### Required actions
(1) In the bat story, what did the narrator put on before moving the bat into the garbage can?
(2) Please carry on the bat story from its last sentence.

### Passage to read

===

“You should get a cat,” my neighbor said. I had just explained how a tiny mousie ran across the room directly over the dog’s paws. The dog just yawned, obviously not considering rodents as part of her job description. Now if it had been an adorable baby bunny or whatever she was chewing on as the squirrel in the clematis above our doorway screamed at her…
It’s not as though we haven’t had predatory pets, as this Blast From the Past recalls…
From the Archives — August 2006
A couple of nights ago, I heard the cats get on their motorcycles in the middle of the night and start doing laps around the living room, with the dog running after them, barking that Mom was going to catch them and then they would really be in trouble. They were knocking things over, crashing into the walls, and generally having one heck of a good time.
The next morning I woke up and they were all sitting by my bed with “Cats rule and dogs drool” grins on their faces. I was about to get out of bed when I noticed their looks of total concentration on where I was stepping. Sure enough, I was inches from squishing… a bat. A cute, fuzzy, quite-recently-deceased ex-bat.
I stood on my bed for a while, yelling and generally trying to think of someone who could provide 5:30am bat-removal services. But all of my bat-removers were out of the state. Some of them were (wisely) out of the country. There was my father-in-law, but he informed me that he had just checked the fine print, and bat-removal was not in his retirement job description. So eventually, I put on latex gloves (several on each hand), grabbed some trash bags, and managed to entomb the bat in the garbage can. My gagging scared the dog, but the cats were clearly disgusted that I failed to appreciate their mighty bat-prowess.
That night at the neighborhood picnic, I was telling this story when people asked if I had the bat tested for rabies. One person told me that a high percentage of the local bat population were carriers, and that I was a bad Kitty-Mom.
My husband has often noted that neither of our cats was a candidate for Mensa (although he does feel that they could play a role in scientific research). He pointed out that it was unlikely a healthy bat would have come into the house, and inconceivable that our cats could catch it. I must admit that the picture of a suicidal bat deciding to end it all by flapping into one of their mouths had a certain ring of truth about it.
So the following day I called the vet to see if I had to worry about the kittens. Next thing I knew, there was a Public Health doctor on the phone and she sounded excited. “I’m going to be your Case Manager. You have to get the bat out of the trash right away.”
I said that it was 90° outside and the bat had been cooking in that trashcan all day.

===

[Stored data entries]
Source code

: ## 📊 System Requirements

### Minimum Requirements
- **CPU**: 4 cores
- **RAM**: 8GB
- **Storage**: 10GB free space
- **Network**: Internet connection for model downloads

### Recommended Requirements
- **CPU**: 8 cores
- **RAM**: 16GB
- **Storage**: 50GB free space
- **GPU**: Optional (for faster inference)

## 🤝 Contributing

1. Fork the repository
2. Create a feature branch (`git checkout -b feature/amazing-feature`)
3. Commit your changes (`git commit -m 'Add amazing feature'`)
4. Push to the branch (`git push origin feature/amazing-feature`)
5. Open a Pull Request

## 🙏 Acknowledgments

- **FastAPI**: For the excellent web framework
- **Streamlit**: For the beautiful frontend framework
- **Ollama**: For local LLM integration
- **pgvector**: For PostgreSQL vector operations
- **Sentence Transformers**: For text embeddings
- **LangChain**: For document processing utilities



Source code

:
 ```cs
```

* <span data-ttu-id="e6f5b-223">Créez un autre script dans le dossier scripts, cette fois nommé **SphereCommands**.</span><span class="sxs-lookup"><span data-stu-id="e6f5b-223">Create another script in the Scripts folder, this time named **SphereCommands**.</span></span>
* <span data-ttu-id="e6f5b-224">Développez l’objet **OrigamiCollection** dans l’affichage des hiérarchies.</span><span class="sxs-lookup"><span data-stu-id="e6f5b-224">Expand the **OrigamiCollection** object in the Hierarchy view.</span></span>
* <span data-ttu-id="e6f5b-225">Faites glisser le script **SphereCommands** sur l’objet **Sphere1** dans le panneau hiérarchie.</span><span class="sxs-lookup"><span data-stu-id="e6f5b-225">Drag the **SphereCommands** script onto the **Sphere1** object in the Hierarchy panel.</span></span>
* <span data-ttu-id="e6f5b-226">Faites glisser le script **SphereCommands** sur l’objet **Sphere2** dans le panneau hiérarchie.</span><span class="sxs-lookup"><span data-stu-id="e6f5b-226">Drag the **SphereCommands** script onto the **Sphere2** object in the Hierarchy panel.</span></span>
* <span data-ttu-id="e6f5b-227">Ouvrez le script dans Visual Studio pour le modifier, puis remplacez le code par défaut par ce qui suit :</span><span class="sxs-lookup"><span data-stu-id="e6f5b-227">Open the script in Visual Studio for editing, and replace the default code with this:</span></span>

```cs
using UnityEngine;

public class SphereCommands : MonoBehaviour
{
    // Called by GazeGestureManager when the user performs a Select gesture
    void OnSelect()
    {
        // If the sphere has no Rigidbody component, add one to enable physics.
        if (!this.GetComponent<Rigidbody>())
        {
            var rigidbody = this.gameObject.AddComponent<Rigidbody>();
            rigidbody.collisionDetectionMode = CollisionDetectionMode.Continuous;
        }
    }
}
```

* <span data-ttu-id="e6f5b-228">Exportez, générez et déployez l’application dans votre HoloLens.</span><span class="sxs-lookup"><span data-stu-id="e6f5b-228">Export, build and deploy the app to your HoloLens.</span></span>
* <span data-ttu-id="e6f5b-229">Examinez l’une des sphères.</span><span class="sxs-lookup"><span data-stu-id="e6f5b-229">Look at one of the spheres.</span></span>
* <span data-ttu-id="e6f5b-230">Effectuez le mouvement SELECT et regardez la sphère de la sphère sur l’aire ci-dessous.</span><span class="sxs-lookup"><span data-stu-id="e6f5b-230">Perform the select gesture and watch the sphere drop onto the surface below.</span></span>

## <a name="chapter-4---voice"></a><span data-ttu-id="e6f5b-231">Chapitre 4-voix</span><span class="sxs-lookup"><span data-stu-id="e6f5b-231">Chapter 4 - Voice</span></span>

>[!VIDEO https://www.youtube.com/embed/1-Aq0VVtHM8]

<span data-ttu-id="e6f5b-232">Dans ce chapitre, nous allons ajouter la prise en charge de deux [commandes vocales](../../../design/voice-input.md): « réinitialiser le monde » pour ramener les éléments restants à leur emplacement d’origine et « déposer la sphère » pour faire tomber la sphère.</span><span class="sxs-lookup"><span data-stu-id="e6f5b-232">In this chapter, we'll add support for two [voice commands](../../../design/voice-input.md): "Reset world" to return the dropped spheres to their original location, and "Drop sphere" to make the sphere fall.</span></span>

===

### Answers to this exercise
(1) Latex gloves, several on each hand.

(2)
“Okay, get it out and put it in your freezer,” she replied.
“Who is this really?” I said. “Is that you, Sarah?” (my boss)
After the doctor assured me she was a real doctor, and after I assured her that a dead, baked bat had zero chance of ending up in my freezer, we agreed that I would fish the bat out of the trash and bring it to the Public Health department in the basement of a downtown hospital. “I’ll have a police escort waiting for you,” the doctor told me.
“Okay, Sarah, I know this is you.”
But I went home, got the bat out of the trash, and put it into my picnic jug with lots of ice. The cats were very pleased that I had brought them back their bat, but then disappointed to discover that I was selfishly keeping the bat all to myself.
[Digression: at this point in the story, every man I’ve told this to asks what the bat looked like. The answer is that I may be a bad Kitty-Mom, but even if I had done horrible things like murder babies or vote Republican I would not have deserved to look at the former-bat, and so I did NOT remove it from its SAFEWAY “Ingredients for Life” plastic bag-shroud. You people need to get a life.]
I arrived at the hospital and walked up to the desk. “I have a bat.”
They sprang into action. One receptionist pointed her finger at me. “Just stay right there. Don’t move.” The other one called for security and told them their bat had arrived. Then with two guards on either side of me — talking into their walkie-talkies so that they could alert everyone along the route that Rabies-Woman was stalking the hospital corridors — we made our way down to the Public Health lab.
After further bat-chitchat and discussion of the important bat-related Public Health Department responsibilities, I was allowed to leave. They presented me with the jug — minus the bat. I assured them that it was now their jug, and I’d be buying my season’s ski lift tickets in hell before that jug came back to my house.
A few days later, I got a call from the Public Health doctor, who told me that my bat did NOT have rabies. She sounded quite sad about it. I told her that I had learned my lesson, and if it ever happened again, I would know just what to do.
Sneak out behind my father-in-law’s house and pitch that bat into his woods.